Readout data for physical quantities
....

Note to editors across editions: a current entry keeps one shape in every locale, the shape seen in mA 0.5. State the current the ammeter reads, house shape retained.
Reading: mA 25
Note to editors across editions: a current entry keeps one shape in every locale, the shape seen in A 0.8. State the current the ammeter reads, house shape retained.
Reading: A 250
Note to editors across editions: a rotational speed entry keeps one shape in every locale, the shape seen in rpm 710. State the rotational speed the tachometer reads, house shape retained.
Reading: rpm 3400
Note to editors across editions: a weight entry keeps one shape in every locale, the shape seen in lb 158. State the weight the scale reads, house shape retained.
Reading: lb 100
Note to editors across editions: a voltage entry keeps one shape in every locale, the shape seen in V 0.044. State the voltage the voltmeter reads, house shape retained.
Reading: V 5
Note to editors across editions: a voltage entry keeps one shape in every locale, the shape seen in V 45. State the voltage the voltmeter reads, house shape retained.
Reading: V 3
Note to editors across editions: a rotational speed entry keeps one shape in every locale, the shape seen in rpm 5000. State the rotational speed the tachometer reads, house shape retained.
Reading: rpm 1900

....

PROBLEM DESCRIPTION: Collect each line of the records above that contains the word "rotational", treating uppercase and lowercase letters as different.

ANSWER BOX:
Note to editors across editions: a rotational speed entry keeps one shape in every locale, the shape seen in rpm 710. State the rotational speed the tachometer reads, house shape retained.
Note to editors across editions: a rotational speed entry keeps one shape in every locale, the shape seen in rpm 5000. State the rotational speed the tachometer reads, house shape retained.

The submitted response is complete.